Consegna 1: Individui nell'elenco ogni riga che contiene la parola "bilhões", distinguendo tra maiuscole e minuscole, e trascriva ciascuna di tali righe.

Testo del documento:
Gelasio Adamoli - La direzione de "L'Unità" (1951-1957) - Gli articoli


I primi giorni della liberazione

Da detenuto a Marassi a vice questore - Il colonnello inglese non capiva il "miracolo" operato dal popolo con la lotta antifascista

(25 aprile 1953)

Il grande portone della Questura era ancora chiuso; eppure erano già le nove del mattino ed il sole era alto nel dolce cielo d'aprile.
Scivolai allora lungo l'ala a levante del grande palazzo, verso l'ingresso di "notturna". Avevo lasciato il mio ufficio di vice-questore poche ore prima, a notte inoltrata, ed ero costretto già a ritornarvi.
L'impegno era grave per i partigiani che, tre o quattro giorni prima, il 25 Aprile, avevano assunta la direzione della città: era grave anche per Bianchi e per me, destinati dal C.L.N. ligure a reggere la Questura di Genova.

Testo trascritto delle pagine:
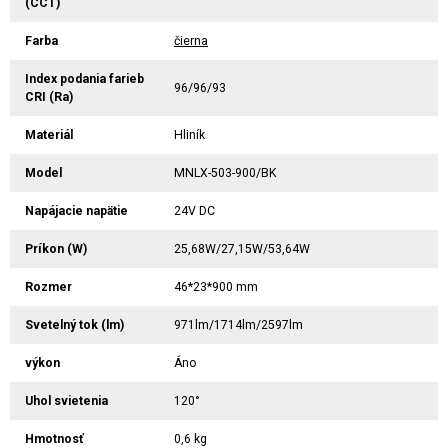
(CCT)
Farba
čierna
Index podania farieb
96/96/93
CRI (Ra)
Materiál
Hliník
Model
MNLX-503-900/BK
Napájacie napätie
24V DC
Príkon (W)
25,68W/27,15W/53,64W
Rozmer
46*23*900 mm
Svetelný tok (lm)
971lm/1714lm/2597lm
výkon
Áno
Uhol svietenia
120°
Hmotnosť
0,6 kg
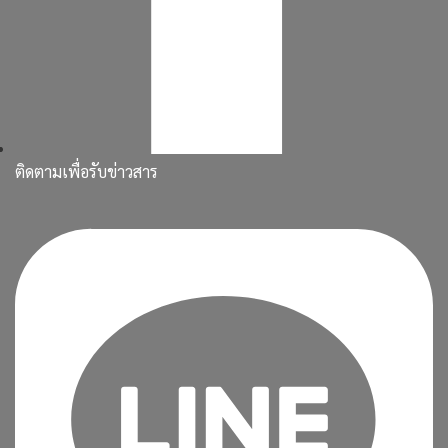
ติดตามเพื่อรับข่าวสาร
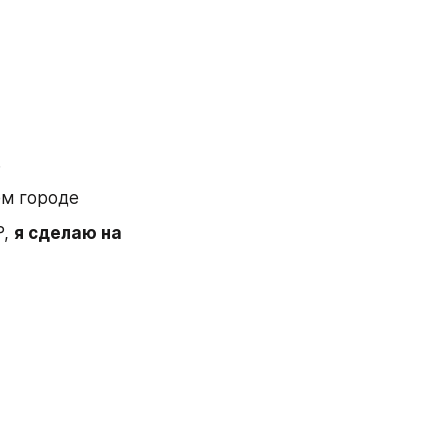
.
ём городе
, 
я сделаю на 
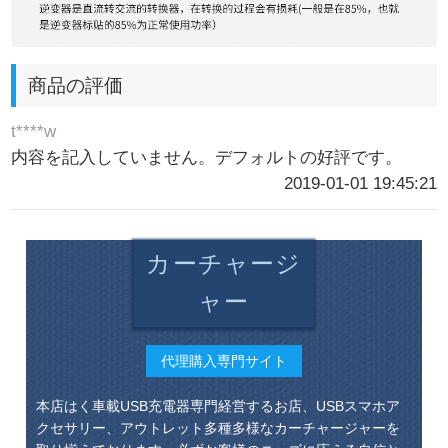
商品の評価
t****w
内容を記入していません。デフォルトの好評です。
2019-01-01 19:45:21
カーチャージ
ャー
代理購入専門サイト
本店はく車載USB充電器専門経営するお店、USBスマホア
クセサリー、アウトレット多種多様なカーチャージャーを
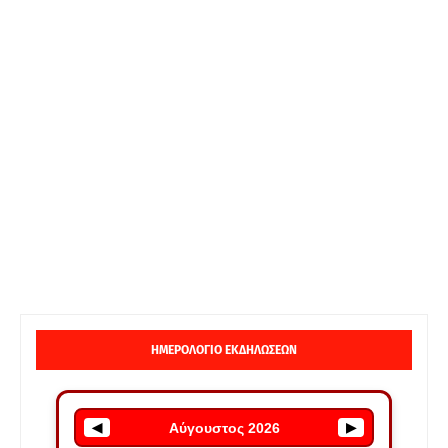
ΗΜΕΡΟΛΟΓΙΟ ΕΚΔΗΛΩΣΕΩΝ
Αύγουστος 2026
◀
▶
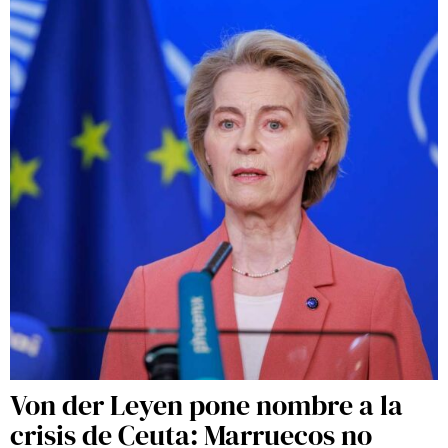
Von der Leyen pone nombre a la
crisis de Ceuta: Marruecos no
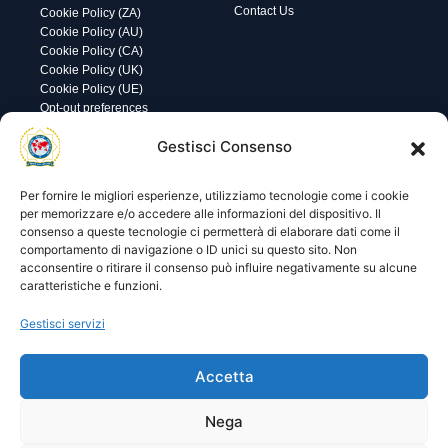
Contact Us
Cookie Policy (ZA)
Cookie Policy (AU)
Cookie Policy (CA)
Cookie Policy (UK)
Cookie Policy (UE)
Opt-out preferences
Utility
Area gestione
Gestisci Consenso
Visite di oggi: 10
Nome utente o indirizzo email
Visite totali: 13789
Per fornire le migliori esperienze, utilizziamo tecnologie come i cookie
per memorizzare e/o accedere alle informazioni del dispositivo. Il
consenso a queste tecnologie ci permetterà di elaborare dati come il
Password
comportamento di navigazione o ID unici su questo sito. Non
acconsentire o ritirare il consenso può influire negativamente su alcune
caratteristiche e funzioni.
Ricordami
Gestisci servizi
Accetta
Lost your password?
Nega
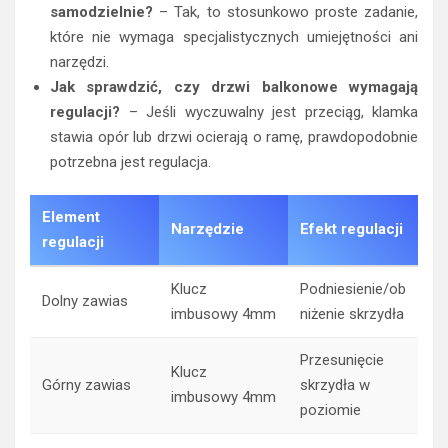
samodzielnie?
– Tak, to stosunkowo proste zadanie,
które nie wymaga specjalistycznych umiejętności ani
narzędzi.
Jak sprawdzić, czy drzwi balkonowe wymagają
regulacji?
– Jeśli wyczuwalny jest przeciąg, klamka
stawia opór lub drzwi ocierają o ramę, prawdopodobnie
potrzebna jest regulacja.
Element
Narzędzie
Efekt regulacji
regulacji
Klucz
Podniesienie/ob
Dolny zawias
imbusowy 4mm
niżenie skrzydła
Przesunięcie
Klucz
Górny zawias
skrzydła w
imbusowy 4mm
poziomie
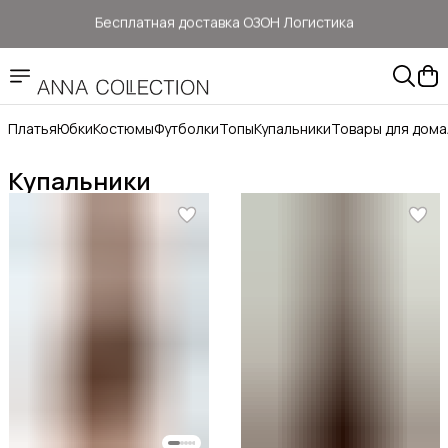
Бесплатная доставка ОЗОН Логистика
Здесь цены ниже, чем на: ОЗОН, ВБ, Яндекс маркет
Прямые продажи от ANNA Collection
Платья
Юбки
Костюмы
Футболки
Топы
Купальники
Товары для дома
Бесплатная доставка ОЗОН Логистика
Купальники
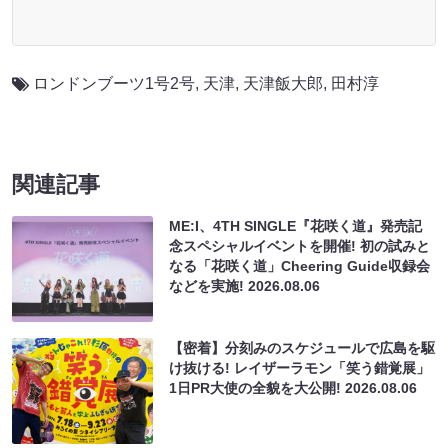
ロンドンブーツ1号2号
,
天津
,
天津飯大郎
,
田村淳
関連記事
ME:I、4TH SINGLE『花咲く道』発売記
念スペシャルイベントを開催! 初の試みと
なる「花咲く道」Cheering Guide収録会
などを実施!
2026.08.06
【密着】分刻みのスケジュールで広島を駆
け抜ける! レイザーラモン「笑う錯覚展」
1日PR大使の全貌を大公開!
2026.08.06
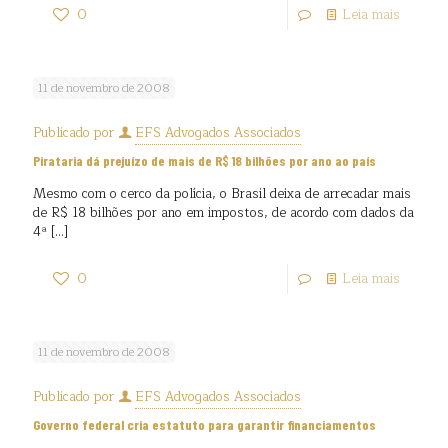
0
Leia mais
11 de novembro de 2008
Publicado por
EFS Advogados Associados
Pirataria dá prejuízo de mais de R$ 18 bilhões por ano ao país
Mesmo com o cerco da polícia, o Brasil deixa de arrecadar mais
de R$ 18 bilhões por ano em impostos, de acordo com dados da
4ª
[…]
0
Leia mais
11 de novembro de 2008
Publicado por
EFS Advogados Associados
Governo federal cria estatuto para garantir financiamentos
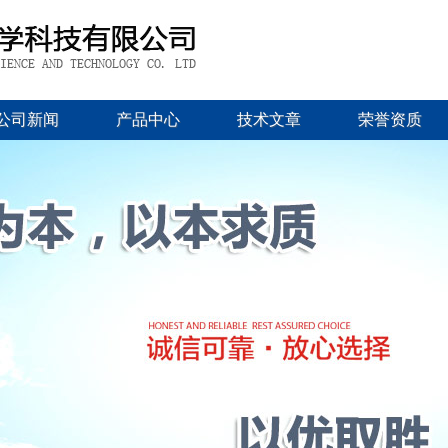
公司新闻
产品中心
技术文章
荣誉资质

Consegna 2: Secondo l'articolo sui primi giorni della liberazione, per quale motivo l'impegno era grave anche per Bianchi e per chi scrive? Risponda in una o tre frasi al massimo.

Risposta attesa 1:
Pirataria dá prejuízo de mais de R$ 18 bilhões por ano ao país
de R$ 18 bilhões por ano em impostos, de acordo com dados da

Risposta attesa 2: L'impegno era grave per loro perché il C.L.N. ligure li aveva destinati a reggere la Questura di Genova.